Lawmakers from ruling and opposition parties launched a bipartisan group Tuesday to draw up legislation that will enable Japan to impose sanctions on countries over human rights abuses.
The move came in response to criticism that Japan has been slow to take action against such abuses occurring in China's far western Xinjiang region, Hong Kong and Myanmar, even after the United States and other Western countries have imposed sanctions.
The group, jointly led by Liberal Democratic Party member Gen Nakatani, a former defense minister, and Shiori Yamao, a House of Representatives member of the opposition Democratic Party for the People, aims to pass the legislation in the current session of the Diet.
"We need action not just words, so that people don't think that Japan is the only country avoiding this issue," Nakatani said at a meeting, attended by some 40 lawmakers from the LDP, its junior coalition partner Komeito, as well as opposition parties including the Constitutional Democratic Party of Japan, the Japanese Communist Party and the Japan Innovation Party.
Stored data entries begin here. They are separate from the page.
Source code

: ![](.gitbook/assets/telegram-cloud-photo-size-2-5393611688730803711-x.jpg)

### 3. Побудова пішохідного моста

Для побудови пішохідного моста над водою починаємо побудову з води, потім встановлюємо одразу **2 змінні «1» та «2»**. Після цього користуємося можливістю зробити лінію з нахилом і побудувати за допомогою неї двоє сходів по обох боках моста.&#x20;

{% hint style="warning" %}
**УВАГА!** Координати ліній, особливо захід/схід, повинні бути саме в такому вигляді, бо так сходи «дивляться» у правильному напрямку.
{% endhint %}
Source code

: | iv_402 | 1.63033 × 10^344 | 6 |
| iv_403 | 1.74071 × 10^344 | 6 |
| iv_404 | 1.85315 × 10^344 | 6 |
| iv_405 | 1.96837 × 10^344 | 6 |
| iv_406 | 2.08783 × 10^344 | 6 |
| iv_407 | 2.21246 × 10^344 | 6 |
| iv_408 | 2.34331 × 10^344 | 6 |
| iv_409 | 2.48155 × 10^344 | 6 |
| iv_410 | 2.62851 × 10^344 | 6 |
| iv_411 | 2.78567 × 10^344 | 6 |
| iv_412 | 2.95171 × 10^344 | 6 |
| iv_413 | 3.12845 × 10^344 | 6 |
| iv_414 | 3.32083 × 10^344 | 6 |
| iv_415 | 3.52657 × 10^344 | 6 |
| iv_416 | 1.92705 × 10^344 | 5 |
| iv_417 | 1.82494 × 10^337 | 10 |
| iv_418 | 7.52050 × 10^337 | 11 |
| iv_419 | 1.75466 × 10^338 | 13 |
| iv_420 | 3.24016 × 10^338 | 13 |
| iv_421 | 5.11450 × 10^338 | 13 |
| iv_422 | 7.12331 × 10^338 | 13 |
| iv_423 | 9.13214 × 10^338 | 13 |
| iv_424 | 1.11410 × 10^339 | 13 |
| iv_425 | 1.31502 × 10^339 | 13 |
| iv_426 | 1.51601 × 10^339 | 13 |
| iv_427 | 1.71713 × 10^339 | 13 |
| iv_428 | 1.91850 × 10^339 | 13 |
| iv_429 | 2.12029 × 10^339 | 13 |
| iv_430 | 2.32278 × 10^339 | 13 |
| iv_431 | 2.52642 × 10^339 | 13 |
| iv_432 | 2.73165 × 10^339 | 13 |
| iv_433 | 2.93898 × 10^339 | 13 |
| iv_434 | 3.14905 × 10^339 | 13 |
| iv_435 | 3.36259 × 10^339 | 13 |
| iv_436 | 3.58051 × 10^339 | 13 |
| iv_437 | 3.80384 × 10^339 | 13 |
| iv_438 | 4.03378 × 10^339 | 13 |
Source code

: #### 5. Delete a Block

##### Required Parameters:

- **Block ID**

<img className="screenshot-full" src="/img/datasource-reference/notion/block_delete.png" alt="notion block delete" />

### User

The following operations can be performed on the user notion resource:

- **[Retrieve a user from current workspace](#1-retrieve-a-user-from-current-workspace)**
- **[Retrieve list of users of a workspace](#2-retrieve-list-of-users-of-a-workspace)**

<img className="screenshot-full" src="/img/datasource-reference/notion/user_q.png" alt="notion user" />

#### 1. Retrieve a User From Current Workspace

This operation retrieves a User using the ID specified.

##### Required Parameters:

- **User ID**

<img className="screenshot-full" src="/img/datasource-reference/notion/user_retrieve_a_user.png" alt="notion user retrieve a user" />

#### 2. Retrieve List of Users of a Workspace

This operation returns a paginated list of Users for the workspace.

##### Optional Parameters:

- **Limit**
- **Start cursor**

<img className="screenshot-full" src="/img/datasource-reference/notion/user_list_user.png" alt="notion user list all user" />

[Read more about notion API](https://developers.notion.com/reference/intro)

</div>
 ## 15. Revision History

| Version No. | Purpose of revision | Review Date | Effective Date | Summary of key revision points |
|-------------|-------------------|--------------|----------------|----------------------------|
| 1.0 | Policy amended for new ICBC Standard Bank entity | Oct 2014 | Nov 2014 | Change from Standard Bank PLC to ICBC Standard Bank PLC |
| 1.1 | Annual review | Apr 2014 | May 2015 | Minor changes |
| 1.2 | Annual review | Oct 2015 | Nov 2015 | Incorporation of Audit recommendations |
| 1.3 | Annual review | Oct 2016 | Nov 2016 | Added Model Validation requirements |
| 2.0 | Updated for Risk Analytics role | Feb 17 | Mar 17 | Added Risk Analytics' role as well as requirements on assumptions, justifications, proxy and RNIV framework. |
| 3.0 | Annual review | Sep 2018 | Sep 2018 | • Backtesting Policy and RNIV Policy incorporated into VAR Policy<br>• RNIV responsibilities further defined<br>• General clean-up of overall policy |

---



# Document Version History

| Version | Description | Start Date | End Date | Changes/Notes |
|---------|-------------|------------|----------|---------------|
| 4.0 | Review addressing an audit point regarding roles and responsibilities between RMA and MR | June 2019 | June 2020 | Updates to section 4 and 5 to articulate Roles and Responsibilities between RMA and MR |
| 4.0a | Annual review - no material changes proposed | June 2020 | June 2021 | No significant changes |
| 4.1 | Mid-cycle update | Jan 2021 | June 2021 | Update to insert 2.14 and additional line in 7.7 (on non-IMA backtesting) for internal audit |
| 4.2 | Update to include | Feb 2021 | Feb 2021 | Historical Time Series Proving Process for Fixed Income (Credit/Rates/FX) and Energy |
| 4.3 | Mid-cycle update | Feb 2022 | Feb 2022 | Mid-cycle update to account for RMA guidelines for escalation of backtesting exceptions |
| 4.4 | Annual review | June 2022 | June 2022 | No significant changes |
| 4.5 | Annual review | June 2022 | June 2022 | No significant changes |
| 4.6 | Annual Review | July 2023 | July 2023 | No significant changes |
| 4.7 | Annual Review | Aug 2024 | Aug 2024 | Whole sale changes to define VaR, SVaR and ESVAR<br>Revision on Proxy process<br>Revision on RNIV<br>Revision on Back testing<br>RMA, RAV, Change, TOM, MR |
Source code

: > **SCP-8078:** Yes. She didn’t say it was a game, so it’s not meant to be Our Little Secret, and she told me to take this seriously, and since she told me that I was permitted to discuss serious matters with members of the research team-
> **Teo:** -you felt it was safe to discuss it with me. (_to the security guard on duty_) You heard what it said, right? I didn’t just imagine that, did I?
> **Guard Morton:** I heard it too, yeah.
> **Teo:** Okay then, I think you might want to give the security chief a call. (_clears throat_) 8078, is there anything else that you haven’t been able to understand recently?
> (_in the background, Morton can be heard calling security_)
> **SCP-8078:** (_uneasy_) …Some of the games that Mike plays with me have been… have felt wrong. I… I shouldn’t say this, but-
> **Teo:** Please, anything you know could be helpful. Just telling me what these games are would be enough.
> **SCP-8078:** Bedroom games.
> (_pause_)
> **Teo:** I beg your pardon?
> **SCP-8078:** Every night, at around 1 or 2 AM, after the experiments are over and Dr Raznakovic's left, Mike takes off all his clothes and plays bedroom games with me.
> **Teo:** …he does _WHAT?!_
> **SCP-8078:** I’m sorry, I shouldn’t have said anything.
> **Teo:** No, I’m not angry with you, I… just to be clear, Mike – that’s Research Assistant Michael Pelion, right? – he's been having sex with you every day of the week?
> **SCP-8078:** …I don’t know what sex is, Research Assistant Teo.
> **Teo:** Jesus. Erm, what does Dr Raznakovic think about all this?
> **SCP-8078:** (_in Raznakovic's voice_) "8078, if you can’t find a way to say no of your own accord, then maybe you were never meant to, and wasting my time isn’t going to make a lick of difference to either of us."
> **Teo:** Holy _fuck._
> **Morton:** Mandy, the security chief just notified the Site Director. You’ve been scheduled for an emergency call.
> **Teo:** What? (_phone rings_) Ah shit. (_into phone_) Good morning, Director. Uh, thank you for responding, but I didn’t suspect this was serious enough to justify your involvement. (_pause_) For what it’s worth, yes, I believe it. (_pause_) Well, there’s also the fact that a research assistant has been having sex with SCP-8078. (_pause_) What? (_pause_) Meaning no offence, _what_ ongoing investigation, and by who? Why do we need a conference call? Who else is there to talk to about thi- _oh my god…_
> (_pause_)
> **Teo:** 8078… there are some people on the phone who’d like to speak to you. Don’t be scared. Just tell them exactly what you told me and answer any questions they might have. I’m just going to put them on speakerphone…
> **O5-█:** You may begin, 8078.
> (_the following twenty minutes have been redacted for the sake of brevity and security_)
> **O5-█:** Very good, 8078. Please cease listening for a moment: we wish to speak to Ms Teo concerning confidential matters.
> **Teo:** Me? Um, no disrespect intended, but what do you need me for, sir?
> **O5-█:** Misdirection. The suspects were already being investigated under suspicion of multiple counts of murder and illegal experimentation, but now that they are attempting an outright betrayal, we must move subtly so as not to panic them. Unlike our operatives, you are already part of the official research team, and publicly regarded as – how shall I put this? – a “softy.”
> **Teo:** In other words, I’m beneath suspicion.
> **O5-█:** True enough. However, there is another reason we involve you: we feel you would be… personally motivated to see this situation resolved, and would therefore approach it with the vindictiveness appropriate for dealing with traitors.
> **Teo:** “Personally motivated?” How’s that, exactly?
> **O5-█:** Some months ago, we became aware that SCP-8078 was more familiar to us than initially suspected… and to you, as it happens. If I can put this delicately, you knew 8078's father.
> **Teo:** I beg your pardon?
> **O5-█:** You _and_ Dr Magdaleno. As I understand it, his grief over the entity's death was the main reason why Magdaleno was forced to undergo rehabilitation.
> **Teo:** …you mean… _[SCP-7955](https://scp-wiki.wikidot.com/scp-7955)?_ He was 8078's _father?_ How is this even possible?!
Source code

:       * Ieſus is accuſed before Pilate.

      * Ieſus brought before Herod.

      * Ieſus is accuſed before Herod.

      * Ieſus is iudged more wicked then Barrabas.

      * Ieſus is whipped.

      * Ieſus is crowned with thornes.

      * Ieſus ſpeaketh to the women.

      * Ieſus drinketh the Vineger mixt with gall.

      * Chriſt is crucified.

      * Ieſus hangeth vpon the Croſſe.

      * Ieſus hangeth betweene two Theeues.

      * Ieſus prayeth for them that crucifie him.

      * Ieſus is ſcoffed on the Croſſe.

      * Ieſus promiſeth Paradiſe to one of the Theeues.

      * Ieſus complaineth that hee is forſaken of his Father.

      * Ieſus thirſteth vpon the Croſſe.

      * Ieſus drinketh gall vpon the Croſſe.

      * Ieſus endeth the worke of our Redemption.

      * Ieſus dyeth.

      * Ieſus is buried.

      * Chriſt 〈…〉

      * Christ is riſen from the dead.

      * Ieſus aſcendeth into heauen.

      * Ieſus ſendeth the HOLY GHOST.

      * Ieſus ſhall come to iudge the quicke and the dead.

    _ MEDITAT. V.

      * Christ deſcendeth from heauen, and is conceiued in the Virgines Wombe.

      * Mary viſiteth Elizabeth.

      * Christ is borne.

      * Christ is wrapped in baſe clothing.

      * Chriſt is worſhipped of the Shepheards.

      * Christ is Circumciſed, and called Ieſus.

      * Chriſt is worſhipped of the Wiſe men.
The parliamentary group confirmed its intention to adopt a Diet resolution calling for the immediate halt to human rights infringements in China and Myanmar.
It agreed to work toward the passage of a bill that will allow Japan to impose sanctions, such as asset freezes, on individuals and entities involved in such abuses.
The group also called for coordination with other Group of Seven nations over issues related to sanctions.
The G-7 groups Britain, Canada, France, Germany, Italy, Japan and the United States, plus the European Union.